**DATA**
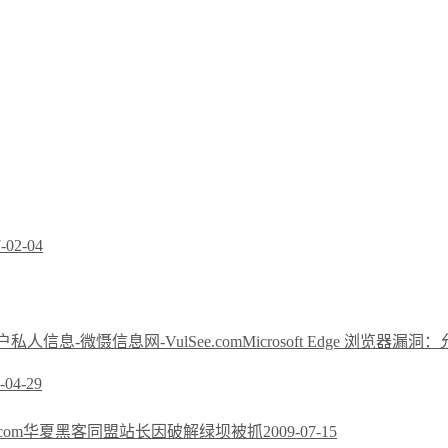
-02-04
Microsoft Edge 浏览
-04-29
华夏黑客同盟站长因破解绿坝被抓
2009-07-15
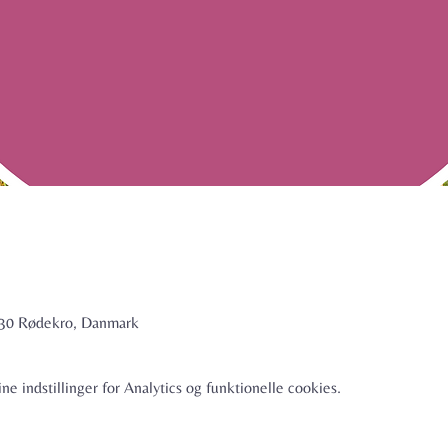
6230 Rødekro, Danmark
e indstillinger for Analytics og funktionelle cookies.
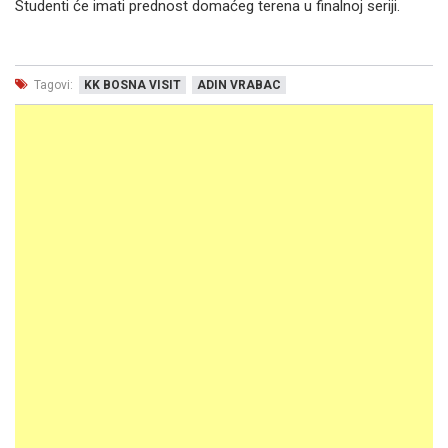
Studenti će imati prednost domaćeg terena u finalnoj seriji.
Tagovi:
KK BOSNA VISIT
ADIN VRABAC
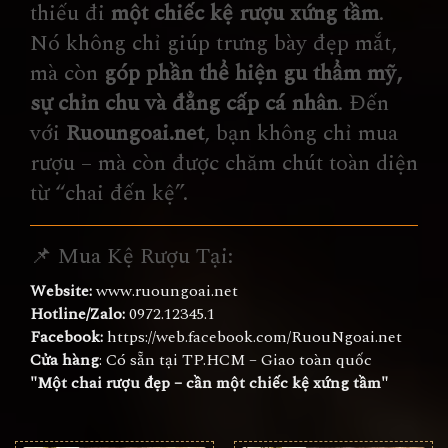
thiếu đi
một chiếc kệ rượu xứng tầm
.
Nó không chỉ giúp trưng bày đẹp mắt,
mà còn
góp phần thể hiện gu thẩm mỹ,
sự chỉn chu và đẳng cấp cá nhân
. Đến
với
Ruoungoai.net
, bạn không chỉ mua
rượu – mà còn được chăm chút toàn diện
từ “chai đến kệ”.
📌 Mua Kệ Rượu Tại:
Website:
www.ruoungoai.net
Hotline/Zalo:
0972.12345.1
Facebook:
https://web.facebook.com/RuouNgoai.net
Cửa hàng
: Có sẵn tại TP.HCM – Giao toàn quốc
"Một chai rượu đẹp – cần một chiếc kệ xứng tầm"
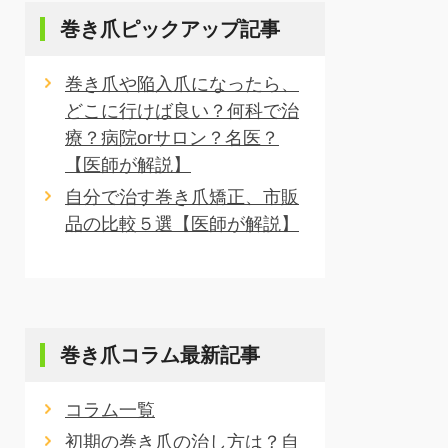
巻き爪ピックアップ記事
巻き爪や陥入爪になったら、
どこに行けば良い？何科で治
療？病院orサロン？名医？
【医師が解説】
自分で治す巻き爪矯正、市販
品の比較５選【医師が解説】
巻き爪コラム最新記事
コラム一覧
初期の巻き爪の治し方は？自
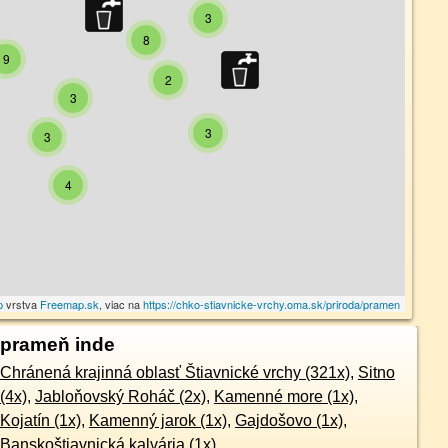
3
8
9
2
3
3
3
4
p
vrstva
Freemap.sk
, viac na
https://chko-stiavnicke-vrchy.oma.sk/priroda/pramen
prameň inde
Chránená krajinná oblasť Štiavnické vrchy (321x)
,
Sitno
(4x)
,
Jabloňovský Roháč (2x)
,
Kamenné more (1x)
,
Kojatín (1x)
,
Kamenný jarok (1x)
,
Gajdošovo (1x)
,
Banskoštiavnická kalvária (1x)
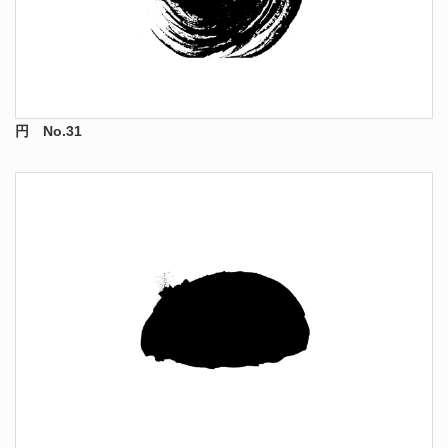
円 No.31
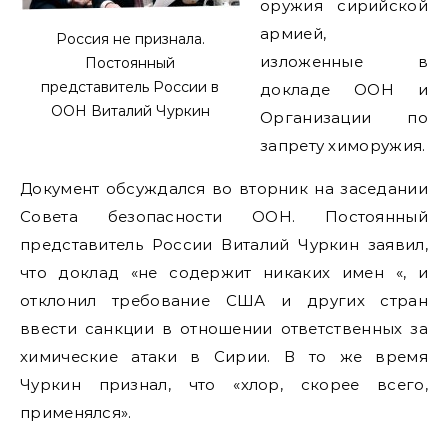
оружия сирийской
армией,
Россия не признала.
изложенные в
Постоянный
представитель России в
докладе ООН и
ООН Виталий Чуркин
Организации по
запрету химоружия.
Документ обсуждался во вторник на заседании
Совета безопасности ООН. Постоянный
представитель России Виталий Чуркин заявил,
что доклад «не содержит никаких имен «, и
отклонил требование США и других стран
ввести санкции в отношении ответственных за
химические атаки в Сирии. В то же время
Чуркин признал, что «хлор, скорее всего,
применялся».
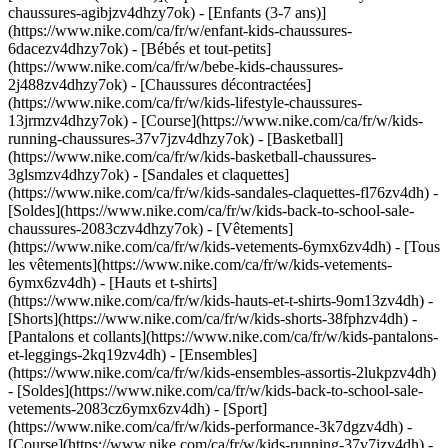
chaussures-agibjzv4dhzy7ok) - [Enfants (3-7 ans)]
(https://www.nike.com/ca/fr/w/enfant-kids-chaussures-
6dacezv4dhzy7ok) - [Bébés et tout-petits]
(https://www.nike.com/ca/fr/w/bebe-kids-chaussures-
2j488zv4dhzy7ok) - [Chaussures décontractées]
(https://www.nike.com/ca/fr/w/kids-lifestyle-chaussures-
13jrmzv4dhzy7ok) - [Course](https://www.nike.com/ca/fr/w/kids-
running-chaussures-37v7jzv4dhzy7ok) - [Basketball]
(https://www.nike.com/ca/fr/w/kids-basketball-chaussures-
3glsmzv4dhzy7ok) - [Sandales et claquettes]
(https://www.nike.com/ca/fr/w/kids-sandales-claquettes-fl76zv4dh) -
[Soldes](https://www.nike.com/ca/fr/w/kids-back-to-school-sale-
chaussures-2083czv4dhzy7ok)
- [Vêtements]
(https://www.nike.com/ca/fr/w/kids-vetements-6ymx6zv4dh) - [Tous
les vêtements](https://www.nike.com/ca/fr/w/kids-vetements-
6ymx6zv4dh) - [Hauts et t-shirts]
(https://www.nike.com/ca/fr/w/kids-hauts-et-t-shirts-9om13zv4dh) -
[Shorts](https://www.nike.com/ca/fr/w/kids-shorts-38fphzv4dh) -
[Pantalons et collants](https://www.nike.com/ca/fr/w/kids-pantalons-
et-leggings-2kq19zv4dh) - [Ensembles]
(https://www.nike.com/ca/fr/w/kids-ensembles-assortis-2lukpzv4dh)
- [Soldes](https://www.nike.com/ca/fr/w/kids-back-to-school-sale-
vetements-2083cz6ymx6zv4dh)
- [Sport]
(https://www.nike.com/ca/fr/w/kids-performance-3k7dgzv4dh) -
[Course](https://www.nike.com/ca/fr/w/kids-running-37v7jzv4dh) -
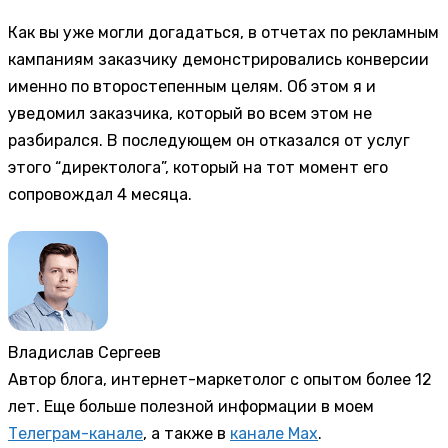
Как вы уже могли догадаться, в отчетах по рекламным
кампаниям заказчику демонстрировались конверсии
именно по второстепенным целям. Об этом я и
уведомил заказчика, который во всем этом не
разбирался. В последующем он отказался от услуг
этого “директолога”, который на тот момент его
сопровождал 4 месяца.
Владислав Сергеев
Автор блога, интернет-маркетолог с опытом более 12
лет. Еще больше полезной информации в моем
Телеграм-канале
, а также в
канале Max
.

**ASSIGNMENT**
Although the records contain pictures, your copy should hold only the text, reproduced exactly.

**FINAL ANSWER**
-02-04
Microsoft Edge 浏览
-04-29
华夏黑客同盟站长因破解绿坝被抓
2009-07-15
6230 Rødekro, Danmark
e indstillinger for Analytics og funktionelle cookies.
Studenti će imati prednost domaćeg terena u finalnoj seriji.
Tagovi:
KK BOSNA VISIT
ADIN VRABAC
thiếu đi
một chiếc kệ rượu xứng tầm
.
Nó không chỉ giúp trưng bày đẹp mắt,
mà còn
góp phần thể hiện gu thẩm mỹ,
sự chỉn chu và đẳng cấp cá nhân
. Đến
với
Ruoungoai.net
, bạn không chỉ mua
rượu – mà còn được chăm chút toàn diện
từ “chai đến kệ”.
📌 Mua Kệ Rượu Tại:
Website:
www.ruoungoai.net
Hotline/Zalo:
0972.12345.1
Facebook:
https://web.facebook.com/RuouNgoai.net
Cửa hàng
: Có sẵn tại TP.HCM – Giao toàn quốc
"Một chai rượu đẹp – cần một chiếc kệ xứng tầm"
巻き爪ピックアップ記事
巻き爪や陥入爪になったら、
どこに行けば良い？何科で治
療？病院orサロン？名医？
【医師が解説】
自分で治す巻き爪矯正、市販
品の比較５選【医師が解説】
巻き爪コラム最新記事
コラム一覧
初期の巻き爪の治し方は？自
3
8
9
2
3
3
3
4
p
vrstva
Freemap.sk
, viac na
https://chko-stiavnicke-vrchy.oma.sk/priroda/pramen
prameň inde
Chránená krajinná oblasť Štiavnické vrchy (321x)
,
Sitno
(4x)
,
Jabloňovský Roháč (2x)
,
Kamenné more (1x)
,
Kojatín (1x)
,
Kamenný jarok (1x)
,
Gajdošovo (1x)
,
Banskoštiavnická kalvária (1x)
円 No.31
оружия сирийской
армией,
Россия не признала.
изложенные в
Постоянный
представитель России в
докладе ООН и
ООН Виталий Чуркин
Организации по
запрету химоружия.
Документ обсуждался во вторник на заседании
Совета безопасности ООН. Постоянный
представитель России Виталий Чуркин заявил,
что доклад «не содержит никаких имен «, и
отклонил требование США и других стран
ввести санкции в отношении ответственных за
химические атаки в Сирии. В то же время
Чуркин признал, что «хлор, скорее всего,
применялся».
chaussures-agibjzv4dhzy7ok) - [Enfants (3-7 ans)]
(https://www.nike.com/ca/fr/w/enfant-kids-chaussures-
6dacezv4dhzy7ok) - [Bébés et tout-petits]
(https://www.nike.com/ca/fr/w/bebe-kids-chaussures-
2j488zv4dhzy7ok) - [Chaussures décontractées]
(https://www.nike.com/ca/fr/w/kids-lifestyle-chaussures-
13jrmzv4dhzy7ok) - [Course](https://www.nike.com/ca/fr/w/kids-
running-chaussures-37v7jzv4dhzy7ok) - [Basketball]
(https://www.nike.com/ca/fr/w/kids-basketball-chaussures-
3glsmzv4dhzy7ok) - [Sandales et claquettes]
(https://www.nike.com/ca/fr/w/kids-sandales-claquettes-fl76zv4dh) -
[Soldes](https://www.nike.com/ca/fr/w/kids-back-to-school-sale-
chaussures-2083czv4dhzy7ok)
- [Vêtements]
(https://www.nike.com/ca/fr/w/kids-vetements-6ymx6zv4dh) - [Tous
les vêtements](https://www.nike.com/ca/fr/w/kids-vetements-
6ymx6zv4dh) - [Hauts et t-shirts]
(https://www.nike.com/ca/fr/w/kids-hauts-et-t-shirts-9om13zv4dh) -
[Shorts](https://www.nike.com/ca/fr/w/kids-shorts-38fphzv4dh) -
[Pantalons et collants](https://www.nike.com/ca/fr/w/kids-pantalons-
et-leggings-2kq19zv4dh) - [Ensembles]
(https://www.nike.com/ca/fr/w/kids-ensembles-assortis-2lukpzv4dh)
- [Soldes](https://www.nike.com/ca/fr/w/kids-back-to-school-sale-
vetements-2083cz6ymx6zv4dh)
- [Sport]
(https://www.nike.com/ca/fr/w/kids-performance-3k7dgzv4dh) -
[Course](https://www.nike.com/ca/fr/w/kids-running-37v7jzv4dh) -
Как вы уже могли догадаться, в отчетах по рекламным
кампаниям заказчику демонстрировались конверсии
именно по второстепенным целям. Об этом я и
уведомил заказчика, который во всем этом не
разбирался. В последующем он отказался от услуг
этого “директолога”, который на тот момент его
сопровождал 4 месяца.
Владислав Сергеев
Автор блога, интернет-маркетолог с опытом более 12
лет. Еще больше полезной информации в моем
Телеграм-канале
, а также в
канале Max
.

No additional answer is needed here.